For many of us, COVID-19 and everything surrounding it has significantly impacted our motivations, work patterns, and how we communicate with each other. Essentially, the Coronavirus has dramatically changed how we do things.
Candoris was already set up to enable staff working from home when the pandemic hit. Yet no one expected an overnight shift to an entirely remote workforce! Houses unexpectedly became filled with family members of all ages from all over the globe, and various levels of controlled chaos ensued.
These current circumstances transcend normal workplace logistical issues of team member locations and technology. We are also dealing with tremendous uncertainty. What will the economy do? How will our business pivot? How should we react? We are in a special time in our history, and much has been said about the extent of the impact so far. I would suggest that for most of us, this may be the biggest event that we experience in our lifetime. It’s laced with the opportunity for doubt, frustration, impatience, and a ton of other reactions. All of it will end, at least in some fashion. Our lives will go to normal – whether it’s back to our old normal or on to a new normal, no one knows– and we will figure it out.
Seeking Clarity in the Midst of Disruption
For me, this questioning resulted in a search for clarity, for something I could home in on. I’ve been thinking a lot about how I work, how I use my time, how I think about my role, and how I lead. What came to light was a reminder to focus intentionally on the things that make the most impact.That’s a high calling and requires a lot of upfront thinking.

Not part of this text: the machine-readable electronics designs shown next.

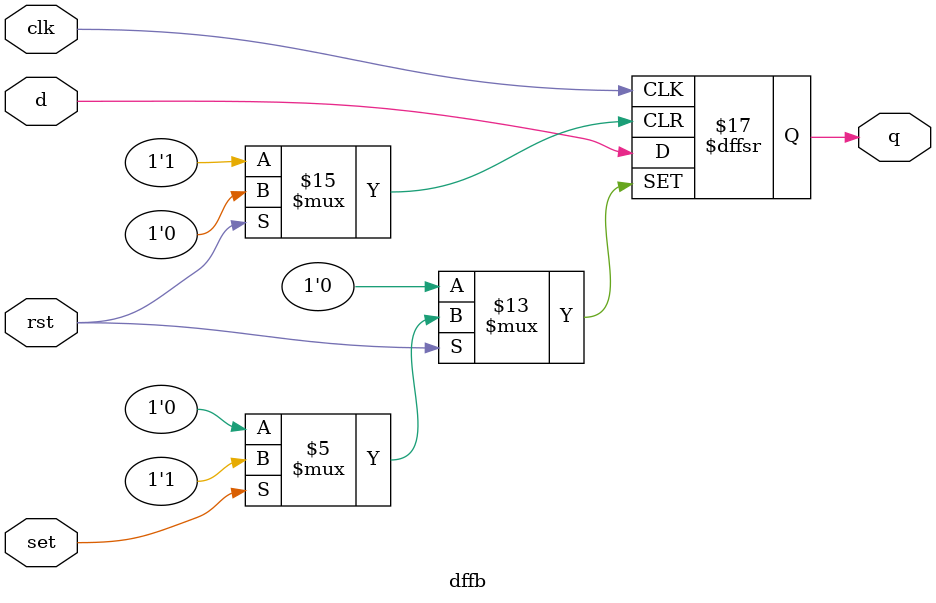
<source format=v>

module dffb(q,d,clk,rst,set);

	input d,clk,rst,set;
	output reg q;

	always@(posedge clk, negedge rst, posedge set)
		if(!rst)
			q <= 1'b0;
		else if(set)
			q <= 1'b1;
		else
			q <= d;

endmodule

</source>
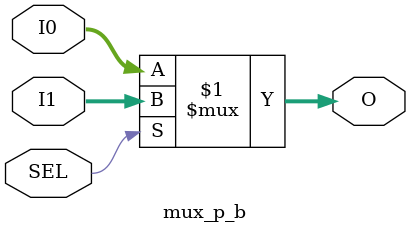
<source format=v>


module mux_8_s(I0, I1, SEL, O);
	input [7:0] I0, I1;
	input SEL;
	output [7:0] O;
	
	wire [7:0] w1, w2, not_sel;
	
	genvar i;
	generate
		for(i = 0; i < 8; i = i + 1) begin
			not(not_sel[i], SEL);
			and(w1[i], I1[i], SEL);
			and(w2[i], I0[i], not_sel[i]);
			or(O[i], w1[i], w2[i]);
		end
	endgenerate
endmodule

module mux_8_b(I0, I1, SEL, O);
	input [7:0] I0, I1;
	input SEL;
	output [7:0] O;
	
	assign O = (SEL) ? I1 : I0;
	
endmodule

module mux_p_s(I0, I1, SEL, O);
	parameter WIDTH = 8;
	
	input [WIDTH-1:0] I0, I1;
	input SEL;
	output [WIDTH-1:0] O;
	
	wire [WIDTH-1:0] w1, w2, not_sel;
	
	genvar i;
	generate
		for(i = 0; i < WIDTH; i = i + 1) begin
			not(not_sel[i], SEL);
			and(w1[i], I1[i], SEL);
			and(w2[i], I0[i], not_sel[i]);
			or(O[i], w1[i], w2[i]);
		end
	endgenerate
	
endmodule

module mux_p_b(I0, I1, SEL, O);
	parameter WIDTH = 8;

	input [WIDTH-1:0] I0, I1;
	input SEL;
	output [WIDTH-1:0] O;
	
	assign O = (SEL) ? I1 : I0;
	
endmodule

</source>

Our response and reaction to our circumstances are our responsibility. We typically can have one of four viewpoints:
- We can look back to our pasts to relish the way we use to do it. We can long for our old norms. We can seek a sense of return. While not an unhealthy reaction, the best you can ever do is achieve the same gains you once experienced. Little growth is possible.

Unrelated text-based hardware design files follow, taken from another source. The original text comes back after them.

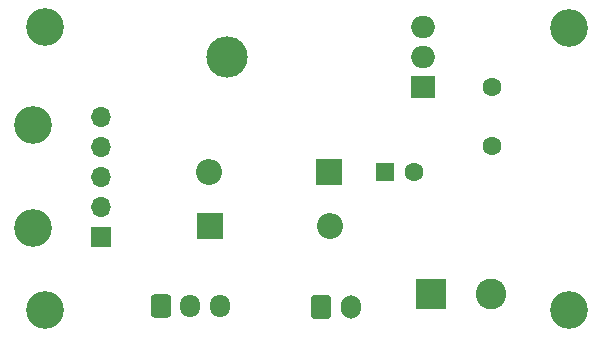
<source format=gbr>
%TF.GenerationSoftware,KiCad,Pcbnew,7.0.9*%
%TF.CreationDate,2023-11-12T11:40:10+01:00*%
%TF.ProjectId,CO2-PwrSupply,434f322d-5077-4725-9375-70706c792e6b,1.1*%
%TF.SameCoordinates,Original*%
%TF.FileFunction,Soldermask,Bot*%
%TF.FilePolarity,Negative*%
%FSLAX46Y46*%
G04 Gerber Fmt 4.6, Leading zero omitted, Abs format (unit mm)*
G04 Created by KiCad (PCBNEW 7.0.9) date 2023-11-12 11:40:10*
%MOMM*%
%LPD*%
G01*
G04 APERTURE LIST*
G04 Aperture macros list*
%AMRoundRect*
0 Rectangle with rounded corners*
0 $1 Rounding radius*
0 $2 $3 $4 $5 $6 $7 $8 $9 X,Y pos of 4 corners*
0 Add a 4 corners polygon primitive as box body*
4,1,4,$2,$3,$4,$5,$6,$7,$8,$9,$2,$3,0*
0 Add four circle primitives for the rounded corners*
1,1,$1+$1,$2,$3*
1,1,$1+$1,$4,$5*
1,1,$1+$1,$6,$7*
1,1,$1+$1,$8,$9*
0 Add four rect primitives between the rounded corners*
20,1,$1+$1,$2,$3,$4,$5,0*
20,1,$1+$1,$4,$5,$6,$7,0*
20,1,$1+$1,$6,$7,$8,$9,0*
20,1,$1+$1,$8,$9,$2,$3,0*%
G04 Aperture macros list end*
%ADD10C,3.200000*%
%ADD11RoundRect,0.250000X-0.600000X-0.725000X0.600000X-0.725000X0.600000X0.725000X-0.600000X0.725000X0*%
%ADD12O,1.700000X1.950000*%
%ADD13R,2.200000X2.200000*%
%ADD14O,2.200000X2.200000*%
%ADD15RoundRect,0.250000X-0.600000X-0.750000X0.600000X-0.750000X0.600000X0.750000X-0.600000X0.750000X0*%
%ADD16O,1.700000X2.000000*%
%ADD17R,1.700000X1.700000*%
%ADD18O,1.700000X1.700000*%
%ADD19O,3.500000X3.500000*%
%ADD20R,2.000000X1.905000*%
%ADD21O,2.000000X1.905000*%
%ADD22C,1.600000*%
%ADD23R,2.600000X2.600000*%
%ADD24C,2.600000*%
%ADD25R,1.600000X1.600000*%
G04 APERTURE END LIST*
D10*
%TO.C,REF\u002A\u002A*%
X91313000Y-46990000D03*
%TD*%
%TO.C,M3-1*%
X45989000Y-31315000D03*
%TD*%
D11*
%TO.C,J3*%
X56769000Y-46609000D03*
D12*
X59269000Y-46609000D03*
X61769000Y-46609000D03*
%TD*%
D10*
%TO.C,REF\u002A\u002A*%
X46990000Y-22987000D03*
%TD*%
%TO.C,REF\u002A\u002A*%
X46990000Y-46990000D03*
%TD*%
D13*
%TO.C,D2*%
X60960000Y-39878000D03*
D14*
X71120000Y-39878000D03*
%TD*%
D15*
%TO.C,J2*%
X70358000Y-46736000D03*
D16*
X72858000Y-46736000D03*
%TD*%
D17*
%TO.C,J5*%
X51704000Y-40814856D03*
D18*
X51704000Y-38274856D03*
X51704000Y-35734856D03*
X51704000Y-33194856D03*
X51704000Y-30654856D03*
%TD*%
D19*
%TO.C,U1*%
X62357000Y-25527000D03*
D20*
X79017000Y-28067000D03*
D21*
X79017000Y-25527000D03*
X79017000Y-22987000D03*
%TD*%
D22*
%TO.C,C2*%
X84836000Y-28107000D03*
X84836000Y-33107000D03*
%TD*%
D13*
%TO.C,D1*%
X70993000Y-35306000D03*
D14*
X60833000Y-35306000D03*
%TD*%
D23*
%TO.C,J4*%
X79629000Y-45593000D03*
D24*
X84709000Y-45593000D03*
%TD*%
D10*
%TO.C,REF\u002A\u002A*%
X91313000Y-23114000D03*
%TD*%
D25*
%TO.C,C1*%
X75756888Y-35306000D03*
D22*
X78256888Y-35306000D03*
%TD*%
D10*
%TO.C,M3-2*%
X45989000Y-40078000D03*
%TD*%
M02*

</source>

- We can look down at our feet. This is helpful. We probably won’t step into a groundhog hole and twist our ankle. But when it comes to knowing where we are headed, it’s almost impossible to get to a meaningful destination. Looking down is representative of being knee-deep in our circumstances. Sometimes it would be better to be walking three feet to the left instead of where we are. But to know that, we can’t be staring down.
- We can look off to the left or the right. Distraction and loss of focus is the biggest culprit in moving off-line. Consider the farmer plowing the field. If a straight line is required, he can’t look off to the side – to get distracted by what someone else is doing – because he will lose his focal point.
- We can look to the horizon. When we focus on what is in front of us we have the best chance to get there, in the best shape, in the shortest time and distance traveled. The horizon represents hope and is played out in our goal setting.
Focusing on Our Horizon
How can we make this disruptive time a practical one? In my role as Business Analyst Team Lead at Candoris, I provide support to our sales team as they engage with potential customers. I facilitate business process, requirement, and planning conversations with customers as part of our Discovery process. I help manage how we implement projects with customers, ensuring we are true to customer goals, and I also lead a team of Business Analysts.
As for my team and I, we have set out to capitalize on the time we have to do some house cleaning and get ready for the inevitable waves that will come. We are focused on our processes, our knowledge, and our credibility. We have made significant progress on our continually maturing business processes, on our knowledge base, and on documenting the reasons that customers place trust in our team.
We’re focused on making the most out of every situation and helping customers see the hope that lies in the horizon, even through today’s fog. Because even a small shift in focus offers 20/20 vision.